Pinpoint your principles

With the current economic climate most brokers would be forgiven for focusing on the viability of their business models and how they are going to maintain stable income levels in an uncertain market. Worrying about another layer of regulatory changes is likely to be the last thing on their minds. However, the FSA has made it very clear that tough market conditions will not alter the agenda for TCF and any firm that comes up short will be punished, indeed the blame culture that is pervading the economy at the moment may, regardless of facts, end up at the brokers’ doors.

The ambiguity about the move towards principles-based regulation has been much debated. Some industry watchers thought the shift would give firms greater freedom giving them more discretion when implementing TCF. Others have pinpointed the conflict that lies in a principles-based TCF approach coupled with a highly prescriptive mortgage rulebook.

Principles

Regardless of your viewpoint there is a universal problem with the principles-based approach in that it fails to give firms clear guidelines and can lead to different approaches being taken for different clients. The difficulty of this approach is the capture and reporting of information in a way that shows a disciplined approach, but is applied in a bespoke manner. An ambiguous principles-based approach, regardless of its correctness for the client, will make it difficult for brokers to demonstrate that they are indeed adhering to TCF.

The FSA has already expressed concern that, whilst it believes most firms are committed to the spirit of TCF, there is little evidence that they are making the cultural changes needed to treat their customers fairly. The FSA says that adherence needs to be demonstrated through a range of measures looking at the customer’s experience, from initial advertising and advice given to the borrower through to after-sales support. Firms that are having the greatest success in delivering TCF are those that recognise it as something that can deliver real commercial benefits, if carried out in the right way.

Standards

Firms will also need to be able to show the FSA that they have been meeting the required standards for the months leading up to the end-of-year deadline.

So what measures can brokers take to ensure that they are able to prove to the Regulator that they are adhering to TCF, especially taking into account the possible ambiguity of a principles-based approach? One solution is for brokers to talk to their technology provider to ensure that they have appropriate functionality in place in order to not only meet the regulatory needs of TCF, but also the management information to prove it.

Our experience shows that much of the regulatory battle can be won if the technology solution can demonstrate a structured process is in place. The process is in reality fairly simple and should allow you to collect the client’s circumstances effectively, research the marketplace for suitable solutions, communicate them effectively (email, letter, face to face) and then document the recommendations efficiently. Ironically, demonstrating that you have a structured process in place and are collecting the right data that allows you to then produce the right metrics is as important as your decision making in order to satisfy TCF.

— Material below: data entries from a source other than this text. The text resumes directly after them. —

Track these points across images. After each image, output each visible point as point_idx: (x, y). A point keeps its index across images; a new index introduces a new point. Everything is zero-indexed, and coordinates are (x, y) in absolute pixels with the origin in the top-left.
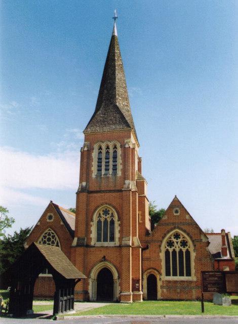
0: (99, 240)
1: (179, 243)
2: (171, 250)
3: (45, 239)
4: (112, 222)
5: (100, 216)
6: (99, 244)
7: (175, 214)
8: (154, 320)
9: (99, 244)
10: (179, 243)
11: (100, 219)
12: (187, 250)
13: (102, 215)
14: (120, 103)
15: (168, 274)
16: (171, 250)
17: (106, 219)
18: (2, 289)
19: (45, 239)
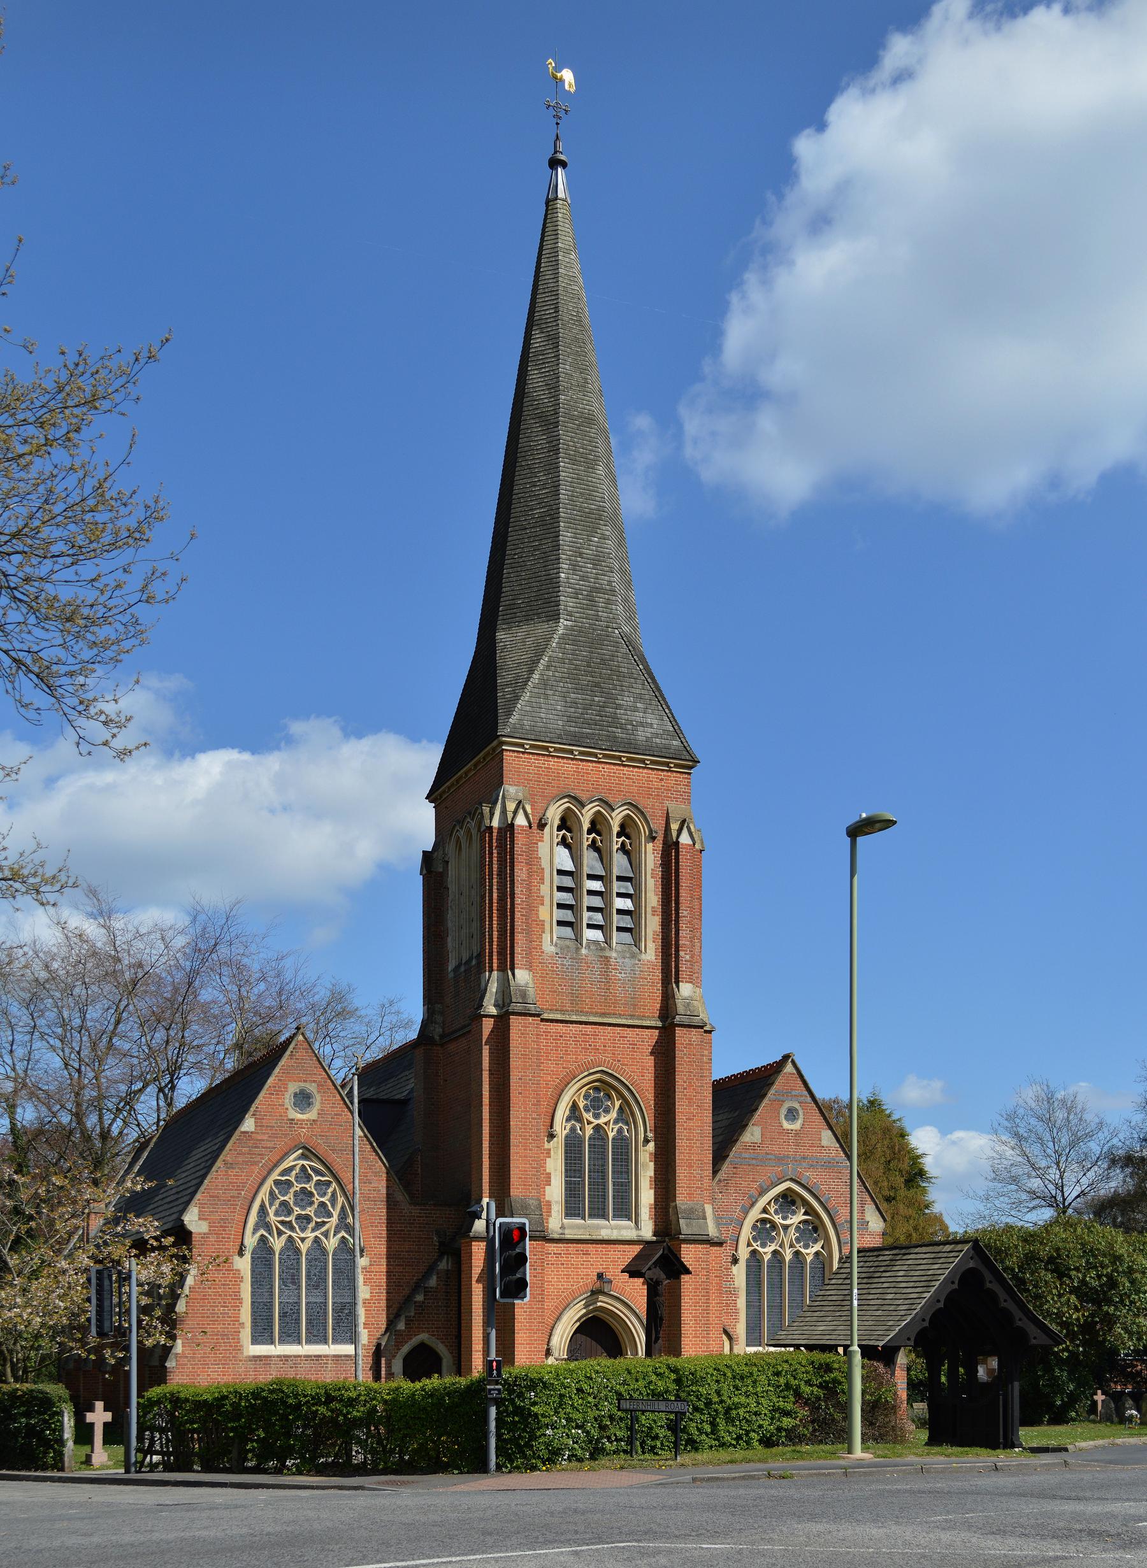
0: (572, 1209)
1: (792, 1230)
2: (767, 1252)
3: (289, 1212)
4: (623, 1148)
5: (574, 1113)
6: (577, 1227)
7: (786, 1125)
8: (778, 1490)
9: (577, 1227)
10: (792, 1230)
11: (573, 1129)
12: (775, 1252)
13: (587, 1116)
14: (997, 486)
15: (262, 1333)
16: (767, 1252)
17: (597, 1128)
18: (1145, 1527)
19: (322, 1204)
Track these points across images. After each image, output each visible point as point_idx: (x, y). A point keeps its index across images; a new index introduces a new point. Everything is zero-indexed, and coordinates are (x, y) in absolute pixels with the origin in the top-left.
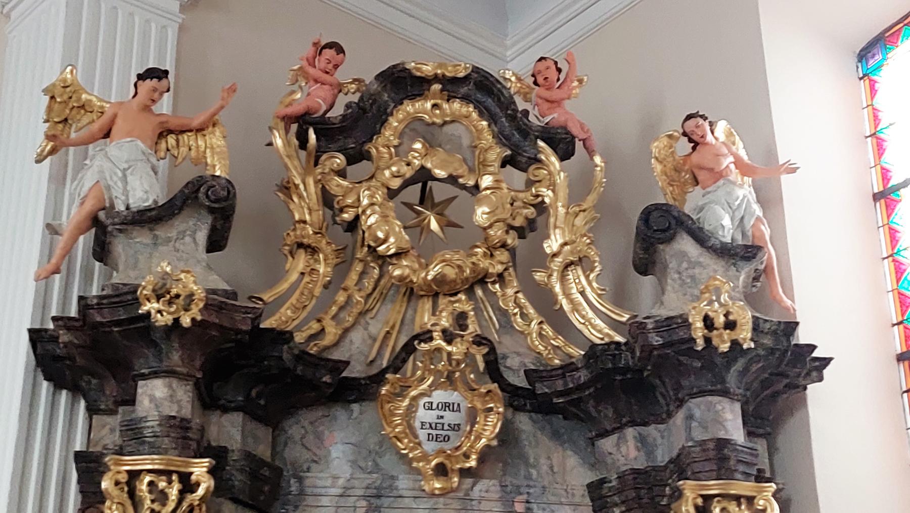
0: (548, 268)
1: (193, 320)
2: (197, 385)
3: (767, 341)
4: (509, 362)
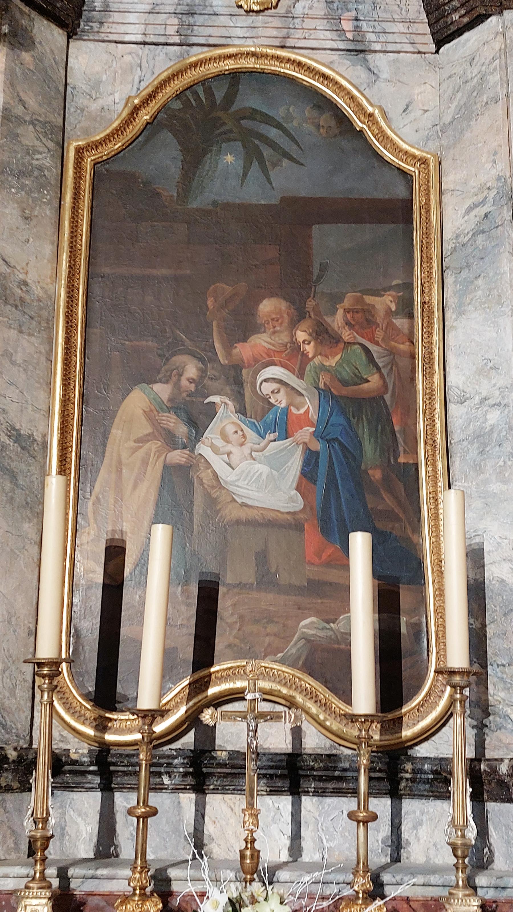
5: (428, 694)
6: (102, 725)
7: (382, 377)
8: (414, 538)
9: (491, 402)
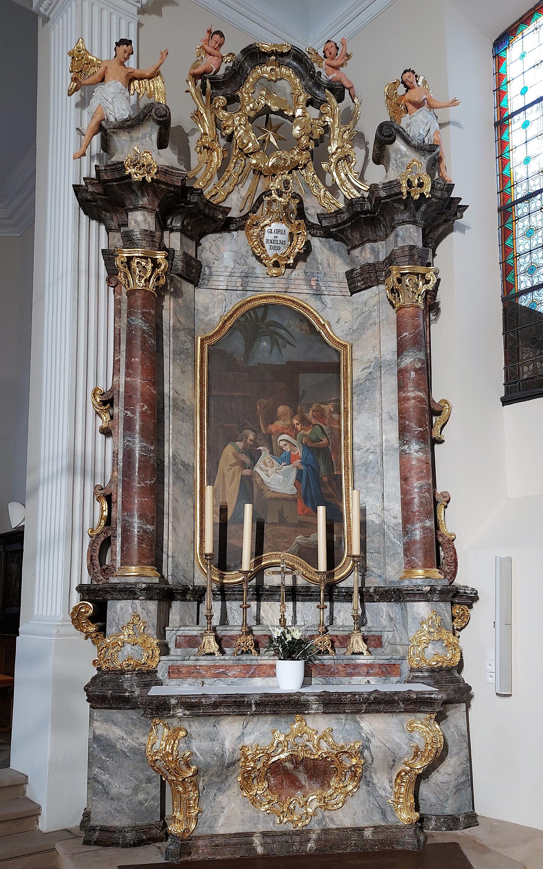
0: (329, 161)
1: (152, 178)
2: (157, 215)
3: (438, 194)
4: (309, 212)
5: (344, 564)
6: (222, 577)
7: (328, 438)
8: (340, 504)
9: (370, 451)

Appropriate technology takes the effort out of producing a customised suitability letter as a comprehensive set of compliance rules can run on the data collected and highlight pertinent compliance issues along the way ensuring that smaller nuanced issues don’t trip brokers up, it can then detail the client’s circumstances and the adviser’s recommendations along with any other pertinent facts in a client friendly letter.

Point of sale

Brokers need to talk to their point-of-sale providers as soon as possible to ensure that the systems that they use provide a structured process including comprehensive fact finding, compliance rules engines and comprehensive rule-driven suitability documents, which are key in order to be able to produce the necessary metrics required for TCF.

From a broader perspective, brokers should also take advantage of the wealth of information available to them, including training manuals and support material from networks and mortgage clubs. The FSA has also published material illustrating good and poor practice in the measurement of outcomes, using examples observed during previous assessments.

In its last update on progress, published in the summer, the FSA said that of the sample of firms tested only 13 per cent of firms met the March deadline. However, it said it was confident that with a substantial, continuing effort, approximately 80 per cent of the sample was still capable of meeting the December deadline. Whether its findings are a true reflection of brokers’ efforts or not, it is clear that no matter what turmoil is happening in the economy at present, the FSA is still sticking to its agenda. It is up to the broker community now to focus on meeting the December deadline. Times may certainly be tough at the moment, but they will only get tougher if brokers decide to push TCF back down the priority list.